The power of brand association
In possession of some of the strongest consumer brands on the planet, fashion companies understand the power of brand association. They are now applying this knowledge to their employer brands. “Companies in this sector are investing more and more in collateral marketing initiatives, related to fashion, but also related to cultural initiatives, or environmental initiatives — to enlarge the brand’s platform into other territories and to give consumers more occasions to come across the brand in those conversations,” says Levato.
Take Fendi’s restoration of Rome’s fountains, Kering’s focus on sustainability or Tory Burch’s culture of female empowerment; fashion brands regularly commission and communicate projects ancillary to their product lines — creating a more holistic perception in the media and increasing their appeal to prospective talent. “More and more you see companies trying to find a point of differentiation.”
In addition to attracting and retaining key talent, in unsettled times such as these, a strong employer brand can act as a form of protection against the tumultuous stock and consumer markets, and negative stories in the media. Abercrombie & Fitch, American Apparel, Prada and any other companies facing significant hurdles in their future would benefit from strong employer brands. “Challenging times are when you need better talent to come in to turn it around.
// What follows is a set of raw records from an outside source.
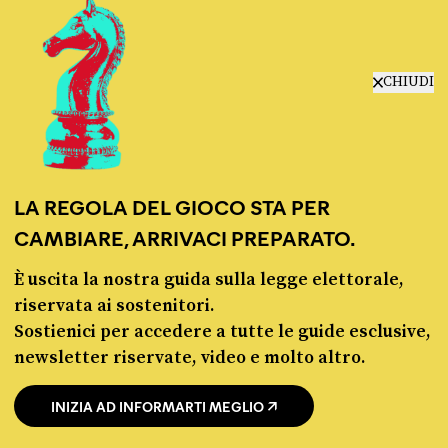
chi siamo
CHIUDI
manifesto
redazione
progetti
lavora con noi
contattaci
LA REGOLA DEL GIOCO STA PER
CAMBIARE, ARRIVACI PREPARATO.
È uscita la nostra guida sulla legge elettorale,
riservata ai sostenitori.
Sostienici per accedere a tutte le guide esclusive,
newsletter riservate, video e molto altro.
© Pagella Politica 2012 - 2026
INIZIA AD INFORMARTI MEGLIO
Pagella Politica è una testata registrata presso il Tribunale di Milano, n. 55 del 8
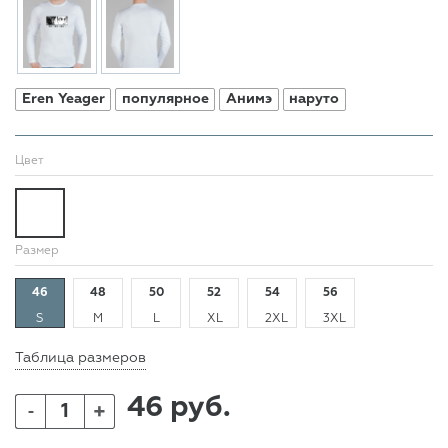
Eren Yeager
популярное
Анимэ
наруто
Цвет
Размер
46
48
50
52
54
56
S
M
L
XL
2XL
3XL
Таблица размеров
46 руб.
+
-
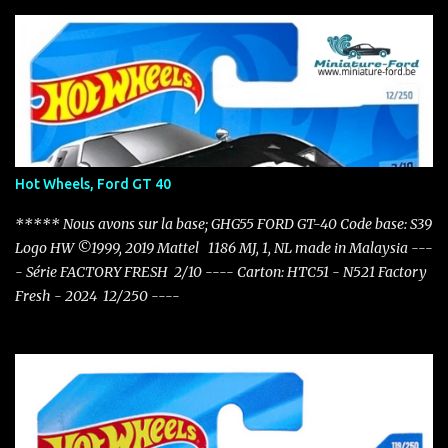
Hot Wheels, Ford GT 40
***** Nous avons sur la base; GHG55 FORD GT-40 Code base: S39
Logo HW ©1999, 2019 Mattel 1186 MJ, 1, NL made in Malaysia ---
- Série FACTORY FRESH 2/10 ---- Carton: HTC51 - N521 Factory
Fresh - 2024 12/250 ----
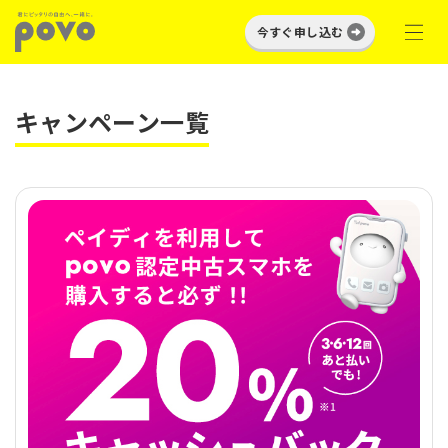
今すぐ申し込む
キャンペーン一覧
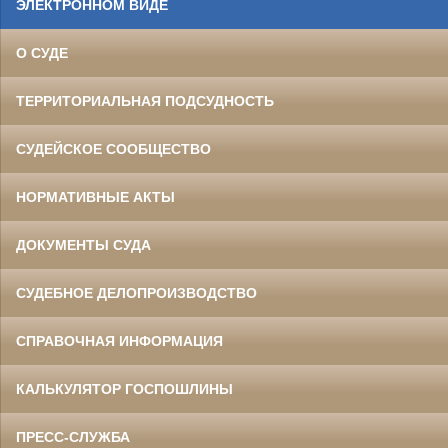
ЭЛЕКТРОННОМ ВИДЕ
О СУДЕ
ТЕРРИТОРИАЛЬНАЯ ПОДСУДНОСТЬ
СУДЕЙСКОЕ СООБЩЕСТВО
НОРМАТИВНЫЕ АКТЫ
ДОКУМЕНТЫ СУДА
СУДЕБНОЕ ДЕЛОПРОИЗВОДСТВО
СПРАВОЧНАЯ ИНФОРМАЦИЯ
КАЛЬКУЛЯТОР ГОСПОШЛИНЫ
ПРЕСС-СЛУЖБА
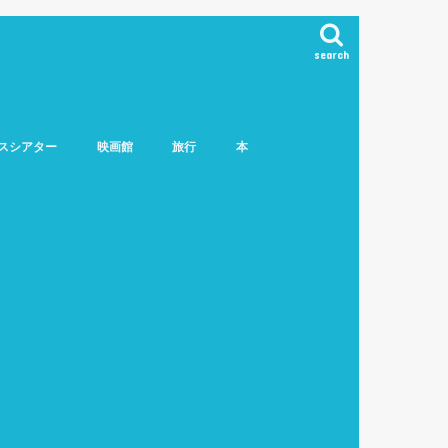
search
スシアター
映画館
旅行
本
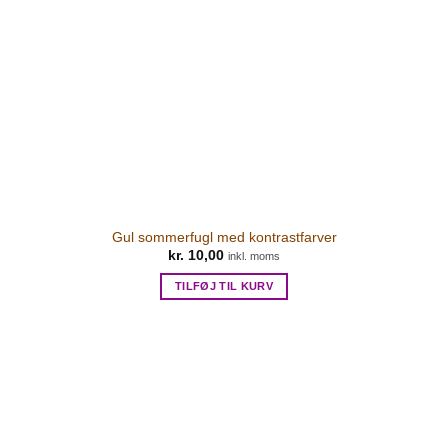
Gul sommerfugl med kontrastfarver
kr.
10,00
inkl. moms
TILFØJ TIL KURV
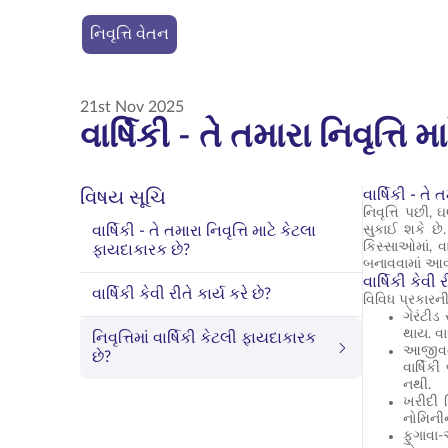
નિવૃત્તિ વેતન
21st Nov 2025
વાર્ષિકી - તે તમારા નિવૃત્તિ
વાર્ષિકી - તે
વિષય સૂચિ
નિવૃત્તિ પછી
વાર્ષિકી - તે તમારા નિવૃત્તિ માટે કેટલા
સુકાઈ શકે છે
કિસ્સાઓમાં, વ
ફાયદાકારક છે?
બનાવવામાં આવી
વાર્ષિકી કેવી ર
વાર્ષિકી કેવી રીતે કાર્ય કરે છે?
વિવિધ પ્રકારન
ગેરંટીડ
થાય. વા
નિવૃત્તિમાં વાર્ષિકી કેટલી ફાયદાકારક
આજીવન આ
છે?
વાર્ષિ
નથી.
ખરીદી ક
નોમિનીન
ફુગાવા-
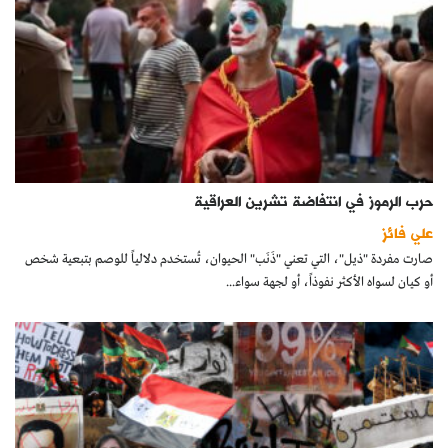
حرب الرموز في انتفاضة تشرين العراقية
علي فائز
صارت مفردة "ذيل"، التي تعني "ذَنَب" الحيوان، تُستخدم دلالياً للوصم بتبعية شخص
أو كيان لسواه الأكثر نفوذاً، أو لجهة سواء...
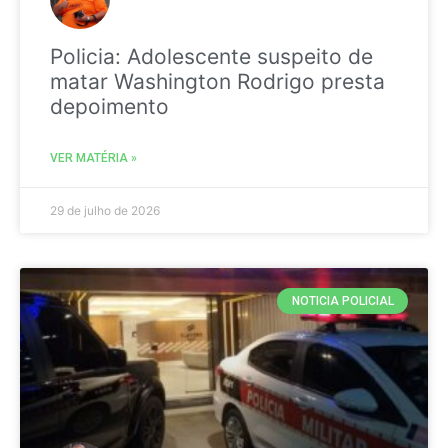
Policia: Adolescente suspeito de
matar Washington Rodrigo presta
depoimento
VER MATÉRIA »
29 de julho de 2026
NOTICIA POLICIAL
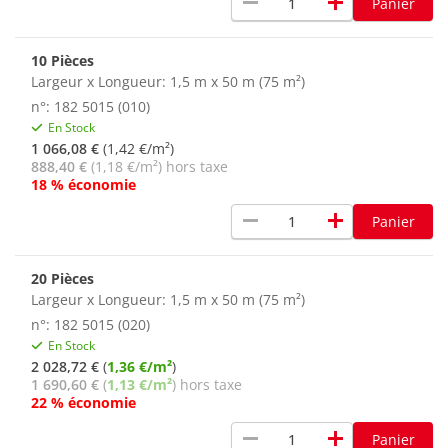
remove
add
Panier
10 Pièces
Largeur x Longueur: 1,5 m x 50 m (75 m²)
n°: 182 5015 (010)
En Stock
1 066,08 €
(1,42 €/m²)
888,40 €
(1,18 €/m²) hors taxe
18 % économie
remove
add
Panier
20 Pièces
Largeur x Longueur: 1,5 m x 50 m (75 m²)
n°: 182 5015 (020)
En Stock
2 028,72 €
(
1,36 €/m²
)
1 690,60 €
(
1,13 €/m²
) hors taxe
22 % économie
remove
add
Panier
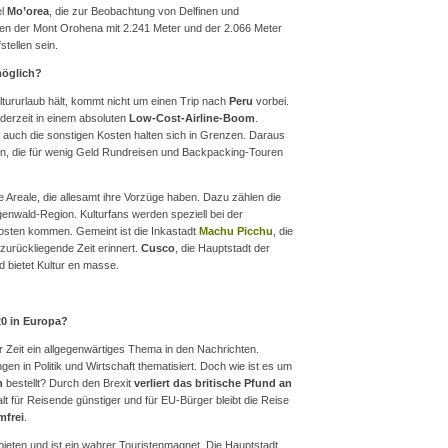
el
Mo’orea
, die zur Beobachtung von Delfinen und
ten der Mont Orohena mit 2.241 Meter und der 2.066 Meter
stellen sein.
möglich?
ururlaub hält, kommt nicht um einen Trip nach
Peru
vorbei.
derzeit in einem absoluten
Low-Cost-Airline-Boom
.
nd auch die sonstigen Kosten halten sich in Grenzen. Daraus
isten, die für wenig Geld Rundreisen und Backpacking-Touren
le Areale, die allesamt ihre Vorzüge haben. Dazu zählen die
enwald-Region. Kulturfans werden speziell bei der
osten kommen. Gemeint ist die Inkastadt
Machu Picchu
, die
tzurückliegende Zeit erinnert.
Cusco
, die Hauptstadt der
d bietet Kultur en masse.
20 in Europa?
r Zeit ein allgegenwärtiges Thema in den Nachrichten.
en in Politik und Wirtschaft thematisiert. Doch wie ist es um
ch
bestellt? Durch den Brexit
verliert das britische Pfund an
t für Reisende günstiger und für EU-Bürger bleibt die Reise
mfrei
.
 bieten und ist ein wahrer Touristenmagnet. Die Hauptstadt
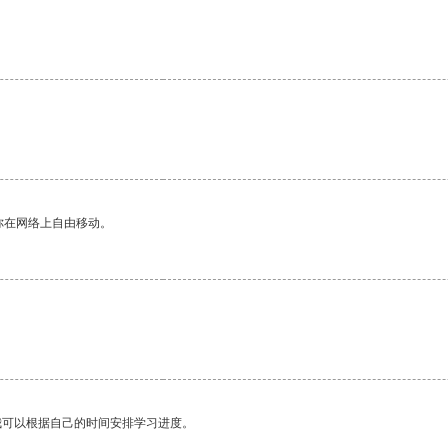
你在网络上自由移动。
我可以根据自己的时间安排学习进度。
If you’re only known for what you produce, it’s going to fluctuate depending on the economy, bad news and good news. Employer brands protect you from that and give you something else to attract talent with beyond sales, ” says Tattanelli.
“You need another message: ‘If you come here we’ll develop you and you’ll have a career.’ If talent is the key in actually weathering the bad moments, you need to control it and the way to control it is by having an employee brand."